▶ _Task brief_: Could you copy every record below exactly, leaving out the pictures?

▶ _Source data_:
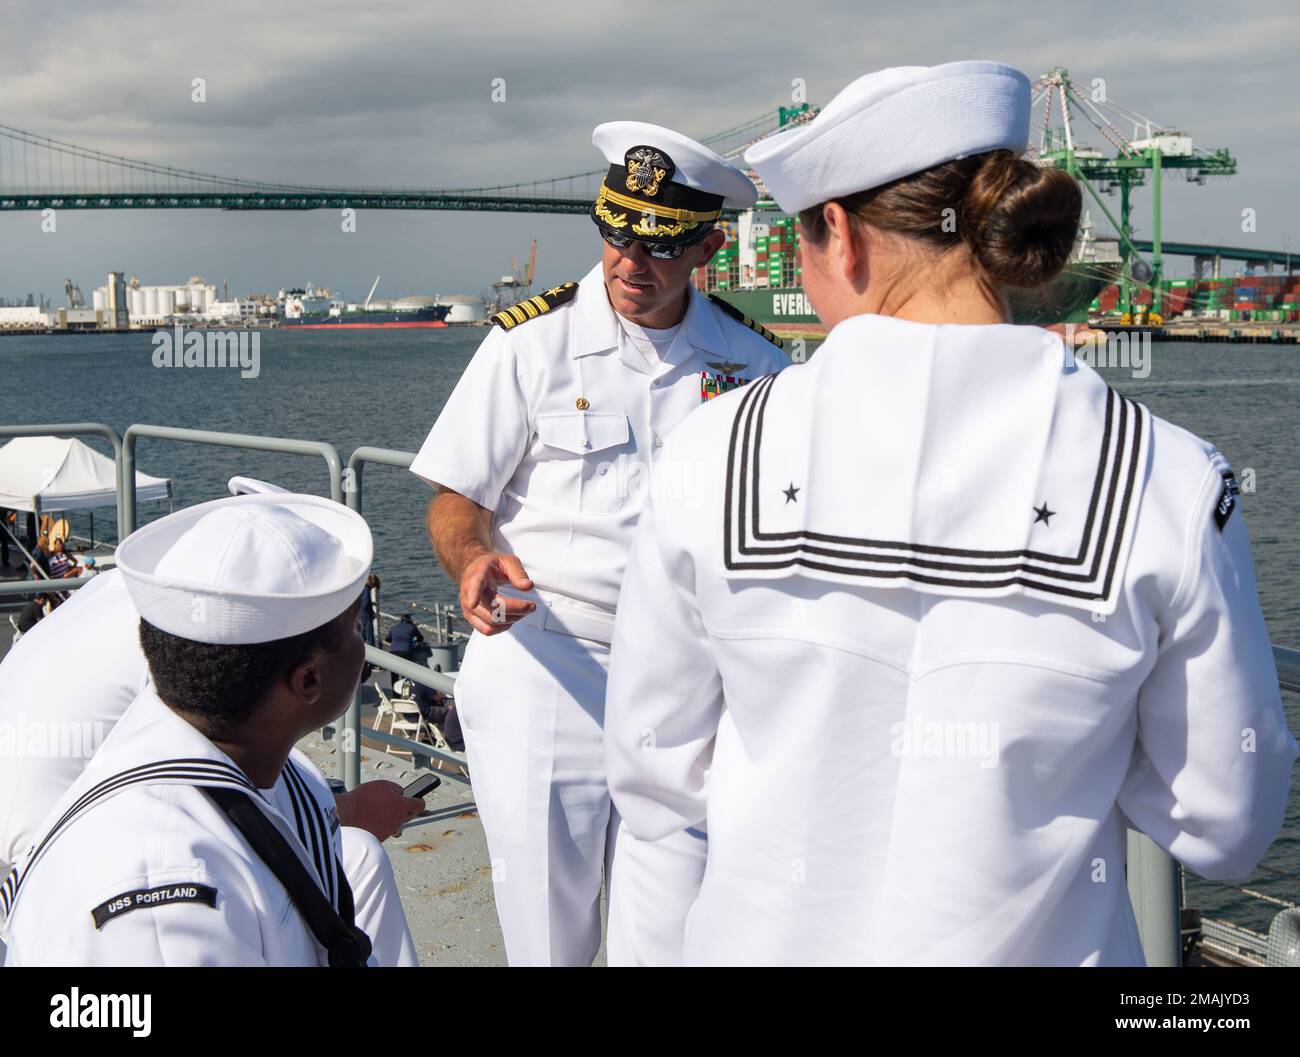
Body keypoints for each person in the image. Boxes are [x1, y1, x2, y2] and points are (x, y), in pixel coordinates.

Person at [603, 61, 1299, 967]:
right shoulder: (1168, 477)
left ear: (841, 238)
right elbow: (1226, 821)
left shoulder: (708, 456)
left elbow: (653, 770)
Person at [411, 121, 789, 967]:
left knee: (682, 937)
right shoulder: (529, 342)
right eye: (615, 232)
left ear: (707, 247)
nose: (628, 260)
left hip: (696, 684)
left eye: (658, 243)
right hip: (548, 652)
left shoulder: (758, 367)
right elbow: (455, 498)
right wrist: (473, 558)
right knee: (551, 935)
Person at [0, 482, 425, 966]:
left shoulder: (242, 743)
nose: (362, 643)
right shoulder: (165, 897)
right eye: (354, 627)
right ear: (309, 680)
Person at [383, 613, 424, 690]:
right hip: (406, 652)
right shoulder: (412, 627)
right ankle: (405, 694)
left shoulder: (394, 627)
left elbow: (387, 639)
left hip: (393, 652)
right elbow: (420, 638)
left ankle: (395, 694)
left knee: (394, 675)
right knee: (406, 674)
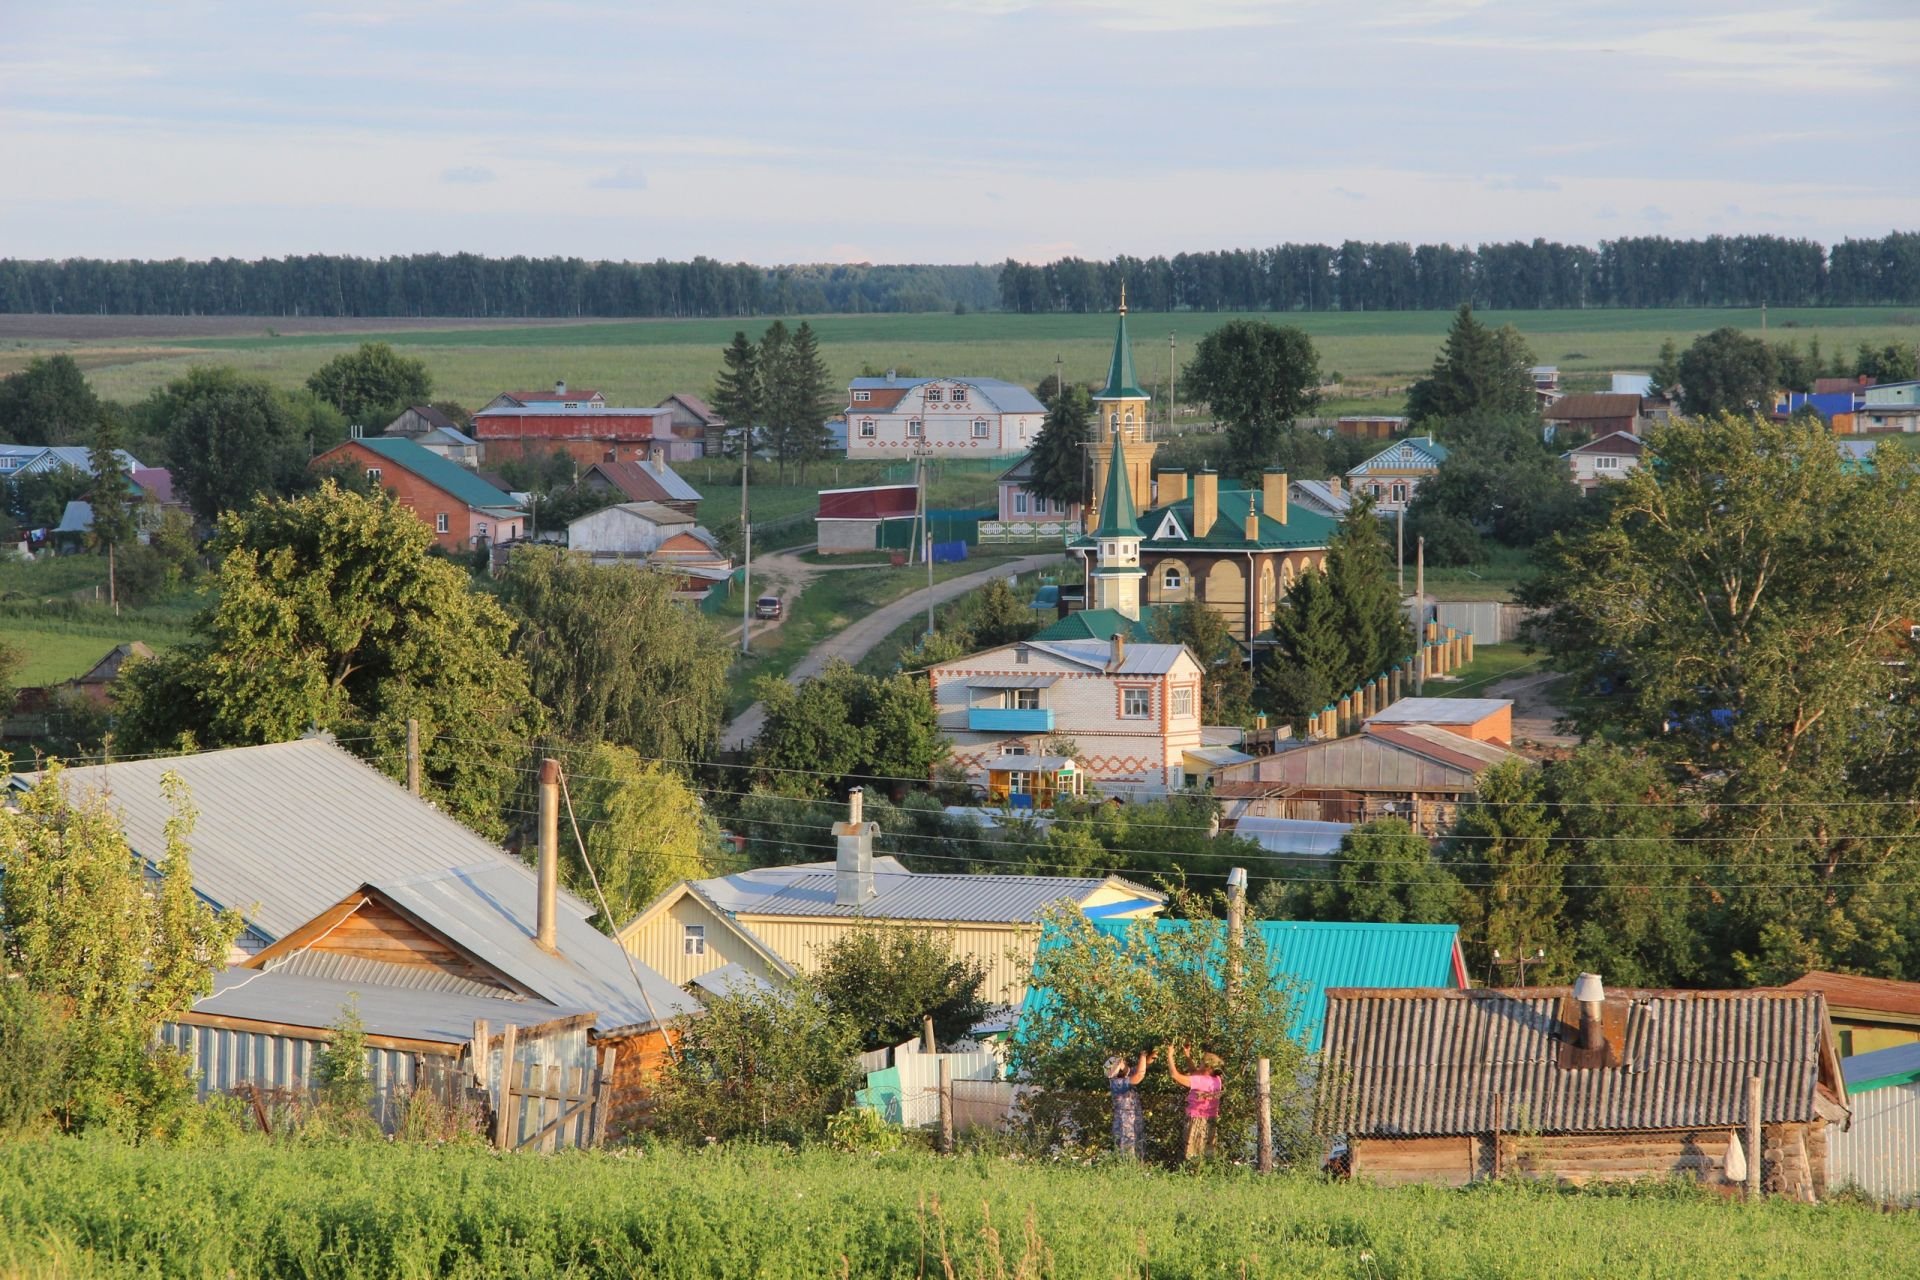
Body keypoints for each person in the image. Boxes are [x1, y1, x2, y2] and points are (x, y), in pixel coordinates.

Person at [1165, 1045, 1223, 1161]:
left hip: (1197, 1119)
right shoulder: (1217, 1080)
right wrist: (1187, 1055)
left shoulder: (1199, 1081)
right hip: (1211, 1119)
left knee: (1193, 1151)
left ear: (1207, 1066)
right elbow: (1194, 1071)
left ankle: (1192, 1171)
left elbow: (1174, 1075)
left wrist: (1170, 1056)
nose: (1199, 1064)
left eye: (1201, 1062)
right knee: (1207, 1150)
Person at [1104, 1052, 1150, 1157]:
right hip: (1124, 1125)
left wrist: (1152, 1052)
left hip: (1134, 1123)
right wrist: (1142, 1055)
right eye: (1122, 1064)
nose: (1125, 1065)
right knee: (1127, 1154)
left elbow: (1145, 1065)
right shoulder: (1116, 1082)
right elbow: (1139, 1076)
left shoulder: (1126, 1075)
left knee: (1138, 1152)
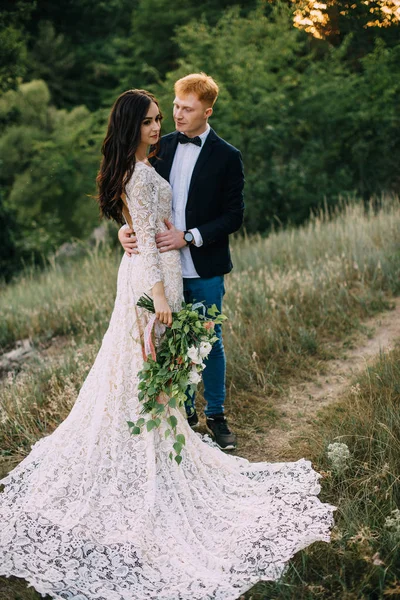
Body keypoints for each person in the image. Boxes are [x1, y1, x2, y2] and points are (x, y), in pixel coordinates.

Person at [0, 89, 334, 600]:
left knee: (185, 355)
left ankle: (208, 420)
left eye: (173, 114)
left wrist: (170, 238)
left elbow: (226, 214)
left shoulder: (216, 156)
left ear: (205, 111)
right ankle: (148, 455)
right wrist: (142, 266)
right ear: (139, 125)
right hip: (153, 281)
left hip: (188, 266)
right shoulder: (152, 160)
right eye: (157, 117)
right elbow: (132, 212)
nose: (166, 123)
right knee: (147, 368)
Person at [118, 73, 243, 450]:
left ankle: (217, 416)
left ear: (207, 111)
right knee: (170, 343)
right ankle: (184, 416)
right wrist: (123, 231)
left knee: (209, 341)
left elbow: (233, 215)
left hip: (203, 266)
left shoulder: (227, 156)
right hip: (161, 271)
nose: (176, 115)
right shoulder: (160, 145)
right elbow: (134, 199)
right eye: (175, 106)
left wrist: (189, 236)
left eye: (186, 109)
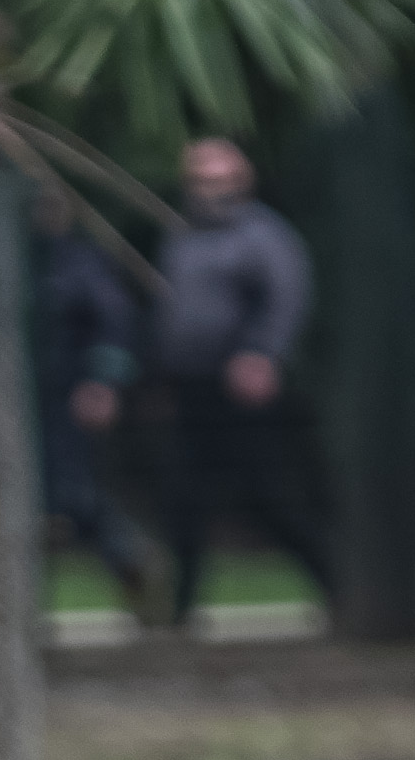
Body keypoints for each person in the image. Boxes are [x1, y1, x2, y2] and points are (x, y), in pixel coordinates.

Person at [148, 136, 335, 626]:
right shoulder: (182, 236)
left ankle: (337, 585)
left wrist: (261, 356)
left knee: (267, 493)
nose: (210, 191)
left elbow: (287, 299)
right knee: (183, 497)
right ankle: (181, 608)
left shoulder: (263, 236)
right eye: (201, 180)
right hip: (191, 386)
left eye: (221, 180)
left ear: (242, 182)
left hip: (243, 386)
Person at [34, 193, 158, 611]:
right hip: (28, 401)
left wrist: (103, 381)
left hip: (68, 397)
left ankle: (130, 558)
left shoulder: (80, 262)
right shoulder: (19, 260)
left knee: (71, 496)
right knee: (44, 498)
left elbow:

▶ _Result_:
Body keypoints for each person in the image. Boxes are [x1, y1, x2, y2] and points are (x, y), in pixel coordinates.

Person at [603, 61, 1299, 967]:
right shoulder: (1168, 477)
left ear: (841, 238)
right elbow: (1226, 821)
left shoulder: (708, 456)
left elbow: (653, 770)
Person at [411, 121, 789, 967]:
left knee: (682, 937)
right shoulder: (529, 342)
right eye: (615, 232)
left ear: (707, 247)
nose: (628, 260)
left hip: (696, 684)
left eye: (658, 243)
right hip: (548, 652)
left shoulder: (758, 367)
right elbow: (455, 498)
right wrist: (473, 558)
right knee: (551, 935)
Person at [0, 482, 425, 966]:
left shoulder: (242, 743)
nose: (362, 643)
right shoulder: (165, 897)
right eye: (354, 627)
right ear: (309, 680)
Person at [383, 613, 424, 690]:
right hip: (406, 652)
right shoulder: (412, 627)
right ankle: (405, 694)
left shoulder: (394, 627)
left elbow: (387, 639)
left hip: (393, 652)
right elbow: (420, 638)
left ankle: (395, 694)
left knee: (394, 675)
right knee: (406, 674)
Body keypoints for each person in the image. Boxes are [x1, y1, x2, y2] and points are (x, y), in pixel coordinates.

Person at [1165, 1045, 1223, 1161]:
left hip: (1197, 1119)
right shoulder: (1217, 1080)
right wrist: (1187, 1055)
left shoulder: (1199, 1081)
right hip: (1211, 1119)
left knee: (1193, 1151)
left ear: (1207, 1066)
right elbow: (1194, 1071)
left ankle: (1192, 1171)
left elbow: (1174, 1075)
left wrist: (1170, 1056)
nose: (1199, 1064)
left eye: (1201, 1062)
right knee: (1207, 1150)
Person at [1104, 1052, 1150, 1157]:
right hip: (1124, 1125)
left wrist: (1152, 1052)
left hip: (1134, 1123)
right wrist: (1142, 1055)
right eye: (1122, 1064)
nose: (1125, 1065)
right knee: (1127, 1154)
left elbow: (1145, 1065)
right shoulder: (1116, 1082)
right elbow: (1139, 1076)
left shoulder: (1126, 1075)
left knee: (1138, 1152)
Body keypoints for each person in the image. Boxes are [x1, y1, x2, y2] and points are (x, y), in pixel coordinates.

Person at [0, 89, 334, 600]:
left knee: (185, 355)
left ankle: (208, 420)
left eye: (173, 114)
left wrist: (170, 238)
left elbow: (226, 214)
left shoulder: (216, 156)
left ear: (205, 111)
right ankle: (148, 455)
right wrist: (142, 266)
right ear: (139, 125)
right hip: (153, 281)
left hip: (188, 266)
right shoulder: (152, 160)
right eye: (157, 117)
right elbow: (132, 212)
nose: (166, 123)
right knee: (147, 368)
Person at [118, 73, 243, 450]:
left ankle: (217, 416)
left ear: (207, 111)
right knee: (170, 343)
right ankle: (184, 416)
right wrist: (123, 231)
left knee: (209, 341)
left elbow: (233, 215)
left hip: (203, 266)
left shoulder: (227, 156)
right hip: (161, 271)
nose: (176, 115)
right shoulder: (160, 145)
right elbow: (134, 199)
right eye: (175, 106)
left wrist: (189, 236)
left eye: (186, 109)
Body keypoints for each person in the image. Boxes are [x1, y1, x2, y2] and points are (x, y), in pixel coordinates.

Person at [148, 136, 335, 626]:
right shoulder: (182, 236)
left ankle: (337, 585)
left wrist: (261, 356)
left knee: (267, 493)
nose: (210, 191)
left elbow: (287, 299)
right knee: (183, 497)
right ankle: (181, 608)
left shoulder: (263, 236)
right eye: (201, 180)
right hip: (191, 386)
left eye: (221, 180)
left ear: (242, 182)
left hip: (243, 386)
Person at [34, 193, 158, 611]:
right hip: (28, 401)
left wrist: (103, 381)
left hip: (68, 397)
left ankle: (130, 558)
left shoulder: (80, 262)
right shoulder: (19, 260)
left knee: (71, 496)
right knee: (44, 498)
left elbow:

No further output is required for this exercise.